(Skeletal landmark data)
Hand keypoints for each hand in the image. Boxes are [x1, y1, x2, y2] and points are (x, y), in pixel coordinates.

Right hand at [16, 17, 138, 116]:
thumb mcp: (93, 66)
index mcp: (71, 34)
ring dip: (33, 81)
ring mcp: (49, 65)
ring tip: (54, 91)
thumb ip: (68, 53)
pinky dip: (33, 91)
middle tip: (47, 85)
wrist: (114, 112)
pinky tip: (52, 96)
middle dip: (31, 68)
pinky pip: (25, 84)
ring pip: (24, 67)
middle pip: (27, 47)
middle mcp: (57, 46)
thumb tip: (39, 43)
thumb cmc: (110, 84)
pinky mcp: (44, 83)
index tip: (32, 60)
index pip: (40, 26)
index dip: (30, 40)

Work to complete ::
Each record must be returned exactly as it is written.

Solution to this task ::
Hand keypoints for each hand in the image. Boxes are [x1, y1, x2, y2] and points are (x, y), in pixel coordinates.

Right hand at [16, 17, 138, 116]:
thumb mcp: (93, 66)
index mcp: (71, 34)
ring dip: (33, 81)
ring mcp: (49, 65)
ring tip: (54, 91)
thumb ip: (68, 53)
pinky dip: (33, 91)
middle tip: (47, 85)
wrist: (114, 112)
pinky tip: (52, 96)
middle dip: (31, 68)
pinky pip: (25, 84)
ring pip: (24, 67)
middle pip: (27, 47)
middle mcp: (57, 46)
thumb tip: (39, 43)
thumb cmc: (110, 84)
pinky mcp: (44, 83)
index tip: (32, 60)
index pip: (40, 26)
index dip: (30, 40)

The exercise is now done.